### Exercises:
- a) Answer these questions using the passage below.
(i) Which organization with "Seattle" in its name is listed in the coalition supporting the Challenge?
(ii) How many women in the United States undergo routine mammogram testing each year?
(iii) How many women undergoing screening mammography are recalled for diagnostic workup?
- b) In the passage below, rewrite the stretch from "Each year, more" through "including unnecessary biopsies.", swapping "stress" for "anxiety".

### Passage for review:
------
The coalition supporting the Challenge as organizers, sponsors, partners and advisors from the health, tech, regulatory and for-profit competition sectors includes: Amazon Web Services (AWS), FDA, Group Health Cooperative, IBM, Icahn School of Medicine at Mount Sinai, Innocentive, NCI, Radish Medical, and Seattle Cancer Care Alliance.

Each year, more than 40 million women in the United States undergo routine mammogram testing to screen for breast cancer. Mammograms are widely considered to be the most accessible and cost-effective breast cancer screening method. However, the United States Preventive Services Task Force and the American Cancer Society recently issued changes to recommendations regarding start age and frequency of screening. These changes are due, in part, to the large number of false-positive mammograms. One in 10 women undergoing screening mammography are recalled for diagnostic workup, of which fewer than 5 percent will eventually be found to have cancer. Recalled patients often experience stress and additional medical costs, and some require interventions including unnecessary biopsies.
------
### Provided material:
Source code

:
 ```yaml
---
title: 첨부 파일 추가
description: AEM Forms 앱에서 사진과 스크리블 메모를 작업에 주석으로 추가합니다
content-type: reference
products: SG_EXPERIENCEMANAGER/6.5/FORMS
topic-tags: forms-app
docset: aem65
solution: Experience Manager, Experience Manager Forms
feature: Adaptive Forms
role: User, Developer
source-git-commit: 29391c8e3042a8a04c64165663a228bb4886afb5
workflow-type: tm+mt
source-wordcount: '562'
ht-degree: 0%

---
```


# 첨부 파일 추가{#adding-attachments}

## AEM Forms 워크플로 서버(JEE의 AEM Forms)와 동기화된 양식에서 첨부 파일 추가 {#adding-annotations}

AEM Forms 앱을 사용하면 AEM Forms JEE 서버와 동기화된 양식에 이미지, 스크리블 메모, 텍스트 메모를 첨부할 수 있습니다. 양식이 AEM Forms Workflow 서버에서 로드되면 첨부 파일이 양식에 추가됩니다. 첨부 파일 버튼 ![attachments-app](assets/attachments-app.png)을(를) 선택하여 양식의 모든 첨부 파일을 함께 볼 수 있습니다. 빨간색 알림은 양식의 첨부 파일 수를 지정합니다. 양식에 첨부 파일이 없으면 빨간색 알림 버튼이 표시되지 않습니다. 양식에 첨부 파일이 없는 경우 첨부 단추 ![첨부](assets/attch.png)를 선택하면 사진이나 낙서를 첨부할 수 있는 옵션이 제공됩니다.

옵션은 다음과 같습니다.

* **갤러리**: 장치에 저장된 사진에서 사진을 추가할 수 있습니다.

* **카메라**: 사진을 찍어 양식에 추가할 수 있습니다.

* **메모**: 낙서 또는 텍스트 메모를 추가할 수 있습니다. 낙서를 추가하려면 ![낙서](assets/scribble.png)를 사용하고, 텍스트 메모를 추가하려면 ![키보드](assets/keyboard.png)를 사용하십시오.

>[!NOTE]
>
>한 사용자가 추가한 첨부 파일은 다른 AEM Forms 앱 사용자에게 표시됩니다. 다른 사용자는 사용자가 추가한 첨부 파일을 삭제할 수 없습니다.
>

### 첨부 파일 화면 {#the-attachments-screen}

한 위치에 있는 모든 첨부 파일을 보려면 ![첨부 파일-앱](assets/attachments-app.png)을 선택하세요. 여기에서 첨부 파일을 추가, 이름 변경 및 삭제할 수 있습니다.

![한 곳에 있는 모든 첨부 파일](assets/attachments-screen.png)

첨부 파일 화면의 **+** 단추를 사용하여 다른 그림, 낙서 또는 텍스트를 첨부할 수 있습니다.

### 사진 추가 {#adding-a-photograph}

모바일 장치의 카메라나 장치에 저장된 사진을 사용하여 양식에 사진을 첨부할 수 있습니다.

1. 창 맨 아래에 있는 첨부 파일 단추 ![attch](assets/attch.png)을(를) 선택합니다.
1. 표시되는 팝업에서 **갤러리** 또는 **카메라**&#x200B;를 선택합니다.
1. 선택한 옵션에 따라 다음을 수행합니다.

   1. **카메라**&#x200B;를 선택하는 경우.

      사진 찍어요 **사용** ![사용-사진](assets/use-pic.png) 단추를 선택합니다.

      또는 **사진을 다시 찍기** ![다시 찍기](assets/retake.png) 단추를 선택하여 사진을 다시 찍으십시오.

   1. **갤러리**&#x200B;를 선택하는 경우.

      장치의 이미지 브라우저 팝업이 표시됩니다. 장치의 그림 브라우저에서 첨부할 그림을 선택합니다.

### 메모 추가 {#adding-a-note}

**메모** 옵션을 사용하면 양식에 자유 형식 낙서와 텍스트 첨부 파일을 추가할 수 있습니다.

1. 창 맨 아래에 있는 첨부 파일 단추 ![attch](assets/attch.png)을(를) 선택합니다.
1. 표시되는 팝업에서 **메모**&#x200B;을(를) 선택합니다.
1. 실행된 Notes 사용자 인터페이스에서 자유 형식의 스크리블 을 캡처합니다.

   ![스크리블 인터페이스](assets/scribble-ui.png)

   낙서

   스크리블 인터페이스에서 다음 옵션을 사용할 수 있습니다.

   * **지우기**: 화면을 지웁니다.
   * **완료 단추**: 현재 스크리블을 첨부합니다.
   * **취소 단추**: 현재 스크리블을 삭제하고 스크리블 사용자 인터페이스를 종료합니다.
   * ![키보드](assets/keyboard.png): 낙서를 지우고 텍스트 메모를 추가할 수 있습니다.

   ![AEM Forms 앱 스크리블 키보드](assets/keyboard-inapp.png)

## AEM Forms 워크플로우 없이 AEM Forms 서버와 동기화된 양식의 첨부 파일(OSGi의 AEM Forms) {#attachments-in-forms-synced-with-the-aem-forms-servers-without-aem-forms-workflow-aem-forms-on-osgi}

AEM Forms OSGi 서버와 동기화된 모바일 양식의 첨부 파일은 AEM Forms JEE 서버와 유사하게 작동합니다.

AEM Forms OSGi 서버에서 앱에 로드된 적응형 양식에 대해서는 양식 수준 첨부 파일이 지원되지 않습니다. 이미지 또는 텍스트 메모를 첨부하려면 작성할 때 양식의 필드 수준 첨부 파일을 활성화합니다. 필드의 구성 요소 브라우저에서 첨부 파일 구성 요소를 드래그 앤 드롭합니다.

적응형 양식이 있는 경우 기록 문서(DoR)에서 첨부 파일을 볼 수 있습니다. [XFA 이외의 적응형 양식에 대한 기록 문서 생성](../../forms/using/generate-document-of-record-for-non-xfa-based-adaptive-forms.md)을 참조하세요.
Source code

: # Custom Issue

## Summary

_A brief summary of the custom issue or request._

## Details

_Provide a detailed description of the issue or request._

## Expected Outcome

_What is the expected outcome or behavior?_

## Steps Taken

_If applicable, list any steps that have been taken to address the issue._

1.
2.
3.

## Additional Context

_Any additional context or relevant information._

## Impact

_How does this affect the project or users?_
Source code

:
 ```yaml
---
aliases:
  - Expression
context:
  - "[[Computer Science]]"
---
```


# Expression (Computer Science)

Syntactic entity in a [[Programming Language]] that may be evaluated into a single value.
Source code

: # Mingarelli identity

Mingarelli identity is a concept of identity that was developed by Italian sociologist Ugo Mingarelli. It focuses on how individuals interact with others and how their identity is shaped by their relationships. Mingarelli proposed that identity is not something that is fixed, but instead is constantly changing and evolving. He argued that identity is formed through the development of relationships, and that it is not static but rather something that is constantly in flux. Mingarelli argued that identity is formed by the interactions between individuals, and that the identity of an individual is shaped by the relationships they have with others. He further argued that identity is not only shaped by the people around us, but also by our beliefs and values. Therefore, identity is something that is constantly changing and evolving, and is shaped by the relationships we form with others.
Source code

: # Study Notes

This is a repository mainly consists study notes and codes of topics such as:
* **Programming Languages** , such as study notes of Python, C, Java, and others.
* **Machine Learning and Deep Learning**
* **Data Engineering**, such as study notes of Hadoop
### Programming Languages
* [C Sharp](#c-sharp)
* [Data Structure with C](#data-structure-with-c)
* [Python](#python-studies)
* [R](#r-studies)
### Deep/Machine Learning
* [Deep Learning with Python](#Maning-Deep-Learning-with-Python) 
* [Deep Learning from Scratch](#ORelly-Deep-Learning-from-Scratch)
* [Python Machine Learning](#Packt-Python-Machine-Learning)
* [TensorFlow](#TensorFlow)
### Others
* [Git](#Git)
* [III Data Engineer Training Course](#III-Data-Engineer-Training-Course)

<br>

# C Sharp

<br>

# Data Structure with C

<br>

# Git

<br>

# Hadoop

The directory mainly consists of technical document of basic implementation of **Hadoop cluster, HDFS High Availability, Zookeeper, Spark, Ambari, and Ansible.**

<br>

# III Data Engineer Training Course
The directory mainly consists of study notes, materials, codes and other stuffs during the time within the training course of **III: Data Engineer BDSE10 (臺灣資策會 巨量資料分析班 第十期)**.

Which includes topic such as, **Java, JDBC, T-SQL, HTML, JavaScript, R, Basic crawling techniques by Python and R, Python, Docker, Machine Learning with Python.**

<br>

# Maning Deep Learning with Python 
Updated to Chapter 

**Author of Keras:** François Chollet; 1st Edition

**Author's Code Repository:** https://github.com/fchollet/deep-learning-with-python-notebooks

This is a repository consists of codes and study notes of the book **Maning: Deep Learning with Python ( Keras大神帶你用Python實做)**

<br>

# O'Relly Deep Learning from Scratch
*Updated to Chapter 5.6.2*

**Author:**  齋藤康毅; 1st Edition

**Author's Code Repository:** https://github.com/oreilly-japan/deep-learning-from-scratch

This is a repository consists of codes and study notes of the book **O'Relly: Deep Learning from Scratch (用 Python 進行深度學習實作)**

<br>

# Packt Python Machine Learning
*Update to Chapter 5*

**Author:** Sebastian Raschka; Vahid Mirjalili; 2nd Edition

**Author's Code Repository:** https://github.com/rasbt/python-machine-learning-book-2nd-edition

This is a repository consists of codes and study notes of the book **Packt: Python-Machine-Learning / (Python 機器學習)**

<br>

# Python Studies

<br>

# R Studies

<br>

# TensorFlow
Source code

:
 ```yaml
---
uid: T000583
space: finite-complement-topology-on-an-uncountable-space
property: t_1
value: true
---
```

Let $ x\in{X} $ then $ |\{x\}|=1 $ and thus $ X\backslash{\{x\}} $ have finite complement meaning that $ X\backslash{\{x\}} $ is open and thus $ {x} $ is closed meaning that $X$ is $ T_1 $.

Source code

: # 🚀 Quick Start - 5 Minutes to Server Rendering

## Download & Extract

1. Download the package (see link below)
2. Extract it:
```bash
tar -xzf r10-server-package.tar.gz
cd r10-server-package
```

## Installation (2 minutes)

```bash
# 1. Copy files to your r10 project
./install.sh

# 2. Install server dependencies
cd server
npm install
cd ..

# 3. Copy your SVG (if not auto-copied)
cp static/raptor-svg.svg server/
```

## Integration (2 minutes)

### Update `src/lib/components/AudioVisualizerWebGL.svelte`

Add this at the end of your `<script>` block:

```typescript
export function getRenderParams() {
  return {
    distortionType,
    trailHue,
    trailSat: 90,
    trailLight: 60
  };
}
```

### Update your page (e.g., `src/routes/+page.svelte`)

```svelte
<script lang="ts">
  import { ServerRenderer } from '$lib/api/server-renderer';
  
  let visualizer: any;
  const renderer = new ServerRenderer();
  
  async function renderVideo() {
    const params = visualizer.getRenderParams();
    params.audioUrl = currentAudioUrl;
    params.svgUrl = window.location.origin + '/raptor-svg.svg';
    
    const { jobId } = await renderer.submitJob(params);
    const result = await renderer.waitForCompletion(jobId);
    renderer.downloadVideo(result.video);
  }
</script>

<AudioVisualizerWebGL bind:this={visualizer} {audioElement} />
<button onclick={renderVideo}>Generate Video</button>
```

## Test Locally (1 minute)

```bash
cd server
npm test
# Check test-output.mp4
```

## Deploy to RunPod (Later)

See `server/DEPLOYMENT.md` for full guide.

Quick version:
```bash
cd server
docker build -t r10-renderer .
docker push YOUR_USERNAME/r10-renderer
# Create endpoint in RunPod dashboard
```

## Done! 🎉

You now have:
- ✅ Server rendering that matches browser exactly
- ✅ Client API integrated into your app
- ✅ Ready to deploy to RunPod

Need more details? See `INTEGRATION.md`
------
### Your responses:
- a)
(i) Seattle Cancer Care Alliance
(ii) More than 40 million
(iii) One in 10

- b)
Each year, more than 40 million women in the United States undergo routine mammogram testing to screen for breast cancer. Mammograms are widely considered to be the most accessible and cost-effective breast cancer screening method. However, the United States Preventive Services Task Force and the American Cancer Society recently issued changes to recommendations regarding start age and frequency of screening. These changes are due, in part, to the large number of false-positive mammograms. One in 10 women undergoing screening mammography are recalled for diagnostic workup, of which fewer than 5 percent will eventually be found to have cancer. Recalled patients often experience anxiety and additional medical costs, and some require interventions including unnecessary biopsies.